You cannot turn on the news these days without hearing about another ransomware attack. Last week, the Conti ransomware gang targeted the Broward County Public Schools and demanded a shocking $40 million ransom.
Why Broward County?
Broward County Public Schools is massive. It is the sixth largest in the nation and the second-largest school district in Florida. Large equals money which is why the Conti gang targeted them. They operate on an annual budget of $4 billion and serve 261,000 underaged students along with 110,000 adult students.
The hackers encrypted the school’s systems weeks ago and then threatened to expose personal information for students, teachers, and employees. The schools announced to parents on March 7 that they were experiencing a computer outage, but clearly, it was much more severe than that.
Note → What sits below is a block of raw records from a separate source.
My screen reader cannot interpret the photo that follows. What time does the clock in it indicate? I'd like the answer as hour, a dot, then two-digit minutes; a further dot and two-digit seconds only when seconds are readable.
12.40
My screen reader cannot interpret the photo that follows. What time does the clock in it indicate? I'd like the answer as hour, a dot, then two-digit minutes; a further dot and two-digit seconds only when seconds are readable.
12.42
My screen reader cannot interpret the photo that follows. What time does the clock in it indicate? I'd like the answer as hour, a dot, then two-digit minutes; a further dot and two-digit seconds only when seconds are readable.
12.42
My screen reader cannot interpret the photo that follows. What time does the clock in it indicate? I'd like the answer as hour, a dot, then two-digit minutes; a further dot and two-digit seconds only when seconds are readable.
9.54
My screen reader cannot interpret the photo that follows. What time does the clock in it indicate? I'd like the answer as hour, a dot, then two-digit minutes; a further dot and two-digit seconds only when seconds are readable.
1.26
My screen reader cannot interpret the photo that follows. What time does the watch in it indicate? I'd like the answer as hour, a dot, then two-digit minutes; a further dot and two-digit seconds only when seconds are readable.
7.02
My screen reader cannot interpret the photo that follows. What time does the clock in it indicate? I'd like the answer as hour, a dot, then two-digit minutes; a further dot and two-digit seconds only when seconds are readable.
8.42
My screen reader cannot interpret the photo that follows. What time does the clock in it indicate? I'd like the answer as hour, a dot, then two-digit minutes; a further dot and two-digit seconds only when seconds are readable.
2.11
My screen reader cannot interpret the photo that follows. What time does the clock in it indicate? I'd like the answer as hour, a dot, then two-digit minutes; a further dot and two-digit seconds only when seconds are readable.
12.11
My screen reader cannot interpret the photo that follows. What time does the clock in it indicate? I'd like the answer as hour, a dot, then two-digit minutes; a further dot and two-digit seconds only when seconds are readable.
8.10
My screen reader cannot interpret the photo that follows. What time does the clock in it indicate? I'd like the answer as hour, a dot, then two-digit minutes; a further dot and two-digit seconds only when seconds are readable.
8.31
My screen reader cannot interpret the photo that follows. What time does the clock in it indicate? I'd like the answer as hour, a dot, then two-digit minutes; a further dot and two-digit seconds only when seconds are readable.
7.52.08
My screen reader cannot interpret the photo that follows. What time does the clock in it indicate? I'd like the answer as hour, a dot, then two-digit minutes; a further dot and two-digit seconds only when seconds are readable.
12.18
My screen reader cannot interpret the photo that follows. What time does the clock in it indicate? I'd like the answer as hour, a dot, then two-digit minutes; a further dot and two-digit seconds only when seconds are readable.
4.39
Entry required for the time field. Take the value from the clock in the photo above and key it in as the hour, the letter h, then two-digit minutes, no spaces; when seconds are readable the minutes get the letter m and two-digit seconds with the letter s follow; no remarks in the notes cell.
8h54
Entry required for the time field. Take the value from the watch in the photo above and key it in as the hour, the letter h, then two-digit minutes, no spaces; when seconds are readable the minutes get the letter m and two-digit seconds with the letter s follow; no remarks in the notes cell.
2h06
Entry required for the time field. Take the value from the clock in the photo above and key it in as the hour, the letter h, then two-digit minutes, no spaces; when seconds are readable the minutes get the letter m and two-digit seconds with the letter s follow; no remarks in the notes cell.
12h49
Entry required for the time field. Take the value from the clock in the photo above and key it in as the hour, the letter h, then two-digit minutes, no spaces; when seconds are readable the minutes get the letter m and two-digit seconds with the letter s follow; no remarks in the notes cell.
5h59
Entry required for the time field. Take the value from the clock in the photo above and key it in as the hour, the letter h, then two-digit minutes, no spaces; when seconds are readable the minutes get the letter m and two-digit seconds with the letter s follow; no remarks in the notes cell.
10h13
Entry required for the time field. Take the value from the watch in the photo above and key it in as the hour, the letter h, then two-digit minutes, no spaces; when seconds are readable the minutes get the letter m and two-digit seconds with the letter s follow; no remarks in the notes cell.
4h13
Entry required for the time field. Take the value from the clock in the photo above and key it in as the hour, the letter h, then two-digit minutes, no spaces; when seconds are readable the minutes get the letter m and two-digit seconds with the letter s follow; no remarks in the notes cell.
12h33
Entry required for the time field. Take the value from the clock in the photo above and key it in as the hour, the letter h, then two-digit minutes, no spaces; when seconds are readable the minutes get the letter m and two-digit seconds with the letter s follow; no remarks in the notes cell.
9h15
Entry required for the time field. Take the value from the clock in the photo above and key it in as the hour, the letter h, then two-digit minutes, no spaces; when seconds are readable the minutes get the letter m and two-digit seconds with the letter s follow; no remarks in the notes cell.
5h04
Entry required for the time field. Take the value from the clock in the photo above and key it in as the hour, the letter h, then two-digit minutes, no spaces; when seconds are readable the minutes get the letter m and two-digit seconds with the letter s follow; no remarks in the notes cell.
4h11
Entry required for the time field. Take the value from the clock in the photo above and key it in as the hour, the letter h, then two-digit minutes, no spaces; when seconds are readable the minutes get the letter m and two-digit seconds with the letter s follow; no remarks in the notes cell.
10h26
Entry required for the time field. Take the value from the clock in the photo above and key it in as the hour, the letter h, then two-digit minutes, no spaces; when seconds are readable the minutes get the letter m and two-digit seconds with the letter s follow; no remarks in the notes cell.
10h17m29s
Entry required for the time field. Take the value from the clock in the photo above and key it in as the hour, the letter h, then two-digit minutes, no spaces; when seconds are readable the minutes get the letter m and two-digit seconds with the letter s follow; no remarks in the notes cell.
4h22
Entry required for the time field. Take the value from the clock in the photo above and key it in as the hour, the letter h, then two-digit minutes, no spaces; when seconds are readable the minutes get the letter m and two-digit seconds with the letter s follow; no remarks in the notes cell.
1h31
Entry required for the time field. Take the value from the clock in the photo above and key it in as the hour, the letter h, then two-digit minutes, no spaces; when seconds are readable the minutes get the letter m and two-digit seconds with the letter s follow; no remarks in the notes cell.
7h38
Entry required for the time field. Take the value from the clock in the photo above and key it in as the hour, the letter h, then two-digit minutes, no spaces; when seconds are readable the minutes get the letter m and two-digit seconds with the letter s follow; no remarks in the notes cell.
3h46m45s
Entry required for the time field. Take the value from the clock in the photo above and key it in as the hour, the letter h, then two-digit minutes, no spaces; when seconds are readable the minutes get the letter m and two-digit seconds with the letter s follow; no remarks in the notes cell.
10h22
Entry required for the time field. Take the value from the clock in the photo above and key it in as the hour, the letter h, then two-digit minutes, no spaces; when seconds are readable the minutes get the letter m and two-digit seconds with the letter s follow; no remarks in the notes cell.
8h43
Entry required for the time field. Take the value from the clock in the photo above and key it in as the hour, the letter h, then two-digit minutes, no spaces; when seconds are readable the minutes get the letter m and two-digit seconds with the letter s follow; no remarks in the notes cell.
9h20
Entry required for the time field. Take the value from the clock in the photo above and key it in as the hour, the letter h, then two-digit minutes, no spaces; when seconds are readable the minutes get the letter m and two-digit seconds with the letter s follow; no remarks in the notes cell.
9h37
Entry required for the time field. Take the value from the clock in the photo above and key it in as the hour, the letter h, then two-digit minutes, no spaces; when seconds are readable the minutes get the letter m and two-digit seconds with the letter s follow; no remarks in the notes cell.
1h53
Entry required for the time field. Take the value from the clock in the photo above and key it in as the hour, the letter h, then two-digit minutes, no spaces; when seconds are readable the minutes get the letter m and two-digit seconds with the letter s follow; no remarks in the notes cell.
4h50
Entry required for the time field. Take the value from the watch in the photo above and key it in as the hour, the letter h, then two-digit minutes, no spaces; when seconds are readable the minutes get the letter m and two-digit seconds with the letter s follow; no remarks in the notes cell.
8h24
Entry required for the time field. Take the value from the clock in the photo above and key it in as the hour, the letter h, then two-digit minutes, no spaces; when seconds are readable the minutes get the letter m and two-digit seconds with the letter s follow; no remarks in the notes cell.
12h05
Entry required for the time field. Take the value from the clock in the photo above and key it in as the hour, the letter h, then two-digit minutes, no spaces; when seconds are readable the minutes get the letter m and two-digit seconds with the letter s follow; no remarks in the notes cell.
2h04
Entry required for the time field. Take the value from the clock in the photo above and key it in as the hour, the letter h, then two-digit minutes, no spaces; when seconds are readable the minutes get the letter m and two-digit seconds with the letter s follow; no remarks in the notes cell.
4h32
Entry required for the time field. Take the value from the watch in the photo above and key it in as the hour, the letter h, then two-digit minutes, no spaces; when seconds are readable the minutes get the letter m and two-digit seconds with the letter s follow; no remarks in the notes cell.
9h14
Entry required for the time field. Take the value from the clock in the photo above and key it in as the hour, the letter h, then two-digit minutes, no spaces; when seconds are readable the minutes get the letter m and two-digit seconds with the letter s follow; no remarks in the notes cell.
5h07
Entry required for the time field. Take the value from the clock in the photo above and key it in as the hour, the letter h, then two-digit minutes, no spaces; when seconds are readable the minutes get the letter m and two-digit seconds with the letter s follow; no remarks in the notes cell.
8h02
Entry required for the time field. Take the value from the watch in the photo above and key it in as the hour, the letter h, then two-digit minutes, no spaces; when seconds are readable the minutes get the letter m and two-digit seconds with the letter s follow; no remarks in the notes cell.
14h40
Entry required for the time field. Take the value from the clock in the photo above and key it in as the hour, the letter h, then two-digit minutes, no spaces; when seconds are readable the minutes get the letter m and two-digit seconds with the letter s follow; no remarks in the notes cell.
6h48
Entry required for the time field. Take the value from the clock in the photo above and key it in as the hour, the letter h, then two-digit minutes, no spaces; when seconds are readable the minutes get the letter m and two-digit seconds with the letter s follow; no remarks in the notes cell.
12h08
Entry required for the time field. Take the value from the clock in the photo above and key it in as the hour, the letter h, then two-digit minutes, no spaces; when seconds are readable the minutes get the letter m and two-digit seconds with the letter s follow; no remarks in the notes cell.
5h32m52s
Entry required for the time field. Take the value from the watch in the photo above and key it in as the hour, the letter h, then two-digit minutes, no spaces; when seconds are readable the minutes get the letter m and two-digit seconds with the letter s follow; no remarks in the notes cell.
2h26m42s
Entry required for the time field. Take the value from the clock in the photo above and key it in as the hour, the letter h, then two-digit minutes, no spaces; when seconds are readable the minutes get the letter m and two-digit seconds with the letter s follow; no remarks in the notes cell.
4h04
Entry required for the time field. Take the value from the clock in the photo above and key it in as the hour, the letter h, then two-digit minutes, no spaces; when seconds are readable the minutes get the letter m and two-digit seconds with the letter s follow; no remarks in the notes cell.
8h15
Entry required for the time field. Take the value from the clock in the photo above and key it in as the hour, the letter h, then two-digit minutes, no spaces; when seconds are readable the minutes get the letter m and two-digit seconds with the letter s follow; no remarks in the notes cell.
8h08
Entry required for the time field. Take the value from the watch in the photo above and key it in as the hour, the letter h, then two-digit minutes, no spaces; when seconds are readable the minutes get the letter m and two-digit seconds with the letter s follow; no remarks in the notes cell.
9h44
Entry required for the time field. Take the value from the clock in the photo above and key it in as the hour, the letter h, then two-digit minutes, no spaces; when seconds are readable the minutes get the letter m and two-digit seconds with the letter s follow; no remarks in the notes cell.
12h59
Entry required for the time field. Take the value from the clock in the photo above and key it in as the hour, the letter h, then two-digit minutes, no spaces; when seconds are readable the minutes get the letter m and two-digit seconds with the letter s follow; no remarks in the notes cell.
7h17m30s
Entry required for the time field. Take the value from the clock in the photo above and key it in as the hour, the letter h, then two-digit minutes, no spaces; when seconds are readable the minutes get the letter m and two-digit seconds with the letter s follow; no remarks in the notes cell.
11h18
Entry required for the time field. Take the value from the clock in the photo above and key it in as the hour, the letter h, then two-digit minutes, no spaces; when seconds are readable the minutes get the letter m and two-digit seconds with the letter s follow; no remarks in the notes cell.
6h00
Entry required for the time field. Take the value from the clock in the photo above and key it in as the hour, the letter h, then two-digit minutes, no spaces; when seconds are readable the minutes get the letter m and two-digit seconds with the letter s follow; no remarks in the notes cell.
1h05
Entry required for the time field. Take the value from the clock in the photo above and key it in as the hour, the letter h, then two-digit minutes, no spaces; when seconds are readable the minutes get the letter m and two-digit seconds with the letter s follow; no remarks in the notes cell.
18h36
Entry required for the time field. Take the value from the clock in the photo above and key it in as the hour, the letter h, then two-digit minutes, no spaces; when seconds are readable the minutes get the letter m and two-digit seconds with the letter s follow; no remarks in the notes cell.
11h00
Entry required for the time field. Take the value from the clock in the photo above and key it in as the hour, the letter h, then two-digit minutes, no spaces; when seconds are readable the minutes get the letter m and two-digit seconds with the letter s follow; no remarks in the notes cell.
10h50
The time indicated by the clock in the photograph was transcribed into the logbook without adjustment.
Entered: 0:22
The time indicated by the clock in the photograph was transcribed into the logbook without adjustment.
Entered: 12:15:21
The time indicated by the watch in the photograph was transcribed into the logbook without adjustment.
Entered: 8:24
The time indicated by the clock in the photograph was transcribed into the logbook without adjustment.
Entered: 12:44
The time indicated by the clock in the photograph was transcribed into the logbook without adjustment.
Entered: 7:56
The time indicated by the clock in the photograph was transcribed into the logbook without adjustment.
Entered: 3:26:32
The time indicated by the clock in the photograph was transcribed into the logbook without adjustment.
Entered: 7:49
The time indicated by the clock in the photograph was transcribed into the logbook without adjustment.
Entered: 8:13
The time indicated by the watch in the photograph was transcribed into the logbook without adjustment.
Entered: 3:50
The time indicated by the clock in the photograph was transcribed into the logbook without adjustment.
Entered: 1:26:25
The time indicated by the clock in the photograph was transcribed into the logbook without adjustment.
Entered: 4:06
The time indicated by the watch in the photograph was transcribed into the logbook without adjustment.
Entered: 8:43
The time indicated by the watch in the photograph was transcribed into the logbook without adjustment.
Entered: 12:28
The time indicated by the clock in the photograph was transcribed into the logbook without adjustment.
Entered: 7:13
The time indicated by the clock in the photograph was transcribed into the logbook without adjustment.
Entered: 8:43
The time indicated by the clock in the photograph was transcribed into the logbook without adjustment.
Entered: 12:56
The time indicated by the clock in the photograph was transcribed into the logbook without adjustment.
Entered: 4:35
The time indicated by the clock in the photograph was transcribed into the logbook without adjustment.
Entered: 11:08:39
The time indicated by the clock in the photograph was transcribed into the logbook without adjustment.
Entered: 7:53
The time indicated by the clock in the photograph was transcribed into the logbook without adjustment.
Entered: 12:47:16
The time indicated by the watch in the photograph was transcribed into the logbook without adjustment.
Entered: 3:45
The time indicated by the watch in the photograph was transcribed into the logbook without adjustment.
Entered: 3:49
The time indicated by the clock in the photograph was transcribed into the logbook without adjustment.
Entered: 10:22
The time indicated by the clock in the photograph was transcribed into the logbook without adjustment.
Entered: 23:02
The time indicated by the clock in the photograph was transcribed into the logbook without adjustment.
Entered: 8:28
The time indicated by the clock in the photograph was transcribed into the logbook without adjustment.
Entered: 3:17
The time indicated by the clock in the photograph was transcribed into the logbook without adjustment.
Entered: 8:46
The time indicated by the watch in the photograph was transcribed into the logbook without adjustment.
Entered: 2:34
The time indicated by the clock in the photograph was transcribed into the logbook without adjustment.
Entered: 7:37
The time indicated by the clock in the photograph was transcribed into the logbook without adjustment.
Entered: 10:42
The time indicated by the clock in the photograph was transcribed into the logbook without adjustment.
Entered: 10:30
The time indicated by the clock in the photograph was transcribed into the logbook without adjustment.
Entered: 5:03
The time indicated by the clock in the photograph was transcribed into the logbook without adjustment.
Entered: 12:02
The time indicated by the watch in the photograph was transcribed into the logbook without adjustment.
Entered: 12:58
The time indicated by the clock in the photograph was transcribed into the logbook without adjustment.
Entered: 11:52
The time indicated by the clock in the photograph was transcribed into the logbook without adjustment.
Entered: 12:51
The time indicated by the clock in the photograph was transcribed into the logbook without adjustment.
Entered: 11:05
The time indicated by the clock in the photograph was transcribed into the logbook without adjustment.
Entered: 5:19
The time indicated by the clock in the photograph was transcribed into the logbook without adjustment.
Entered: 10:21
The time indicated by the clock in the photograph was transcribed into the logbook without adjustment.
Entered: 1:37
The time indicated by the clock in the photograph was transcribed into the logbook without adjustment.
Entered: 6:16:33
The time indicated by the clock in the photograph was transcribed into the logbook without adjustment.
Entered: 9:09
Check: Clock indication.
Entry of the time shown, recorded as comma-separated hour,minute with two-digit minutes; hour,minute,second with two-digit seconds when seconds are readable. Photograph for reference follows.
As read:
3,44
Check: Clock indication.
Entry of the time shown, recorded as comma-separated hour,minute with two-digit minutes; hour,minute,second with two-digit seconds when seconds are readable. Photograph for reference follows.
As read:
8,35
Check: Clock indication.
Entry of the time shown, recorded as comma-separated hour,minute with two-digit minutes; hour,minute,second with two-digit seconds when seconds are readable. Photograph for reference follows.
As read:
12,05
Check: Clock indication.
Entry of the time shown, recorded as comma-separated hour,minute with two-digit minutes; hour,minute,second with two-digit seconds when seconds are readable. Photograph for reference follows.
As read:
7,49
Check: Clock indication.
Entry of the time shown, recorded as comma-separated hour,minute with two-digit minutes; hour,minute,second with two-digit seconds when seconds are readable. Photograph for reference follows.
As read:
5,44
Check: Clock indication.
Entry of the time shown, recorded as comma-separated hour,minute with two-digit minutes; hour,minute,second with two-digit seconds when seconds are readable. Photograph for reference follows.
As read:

The story was first covered by DataBreaches.net, who disclosed that among the stolen information were student social security numbers, names, birthdates, and home addresses for staff and students. All of this is very dangerous in the hands of cybercriminals. Anyone included in that mix could become the victim of identity theft or fraud.
Databreaches.net reported that “Earlier this month, Broward County Schools disclosed a cyberattack that sounded pretty serious. But there did not seem to be any follow-up in the media or on their website to explain exactly what had happened and with what impact. Broward County Public Schools Now threat actors have leaked what appear to be ransom negotiations with the district.”
How Has Broward County Responded?
According to SC Magazine “Broward County Public Schools Thursday released a statement saying it hired a cybersecurity firm to investigate and remediate the attack. The district also said it did not intend to pay the ransom and underscored that it was “not aware of any student or employee personal data that has been compromised as a result of the incident.”
The hackers posted a message revealing that they were willing to negotiate the ransom, “The good news is that we are businessmen,” the text message from the hackers said. “We want to receive ransom for everything that needs to be kept secret, and don’t want to ruin your reputation. The amount at which we are ready to meet you and keep everything as collateral is $40,000,000.”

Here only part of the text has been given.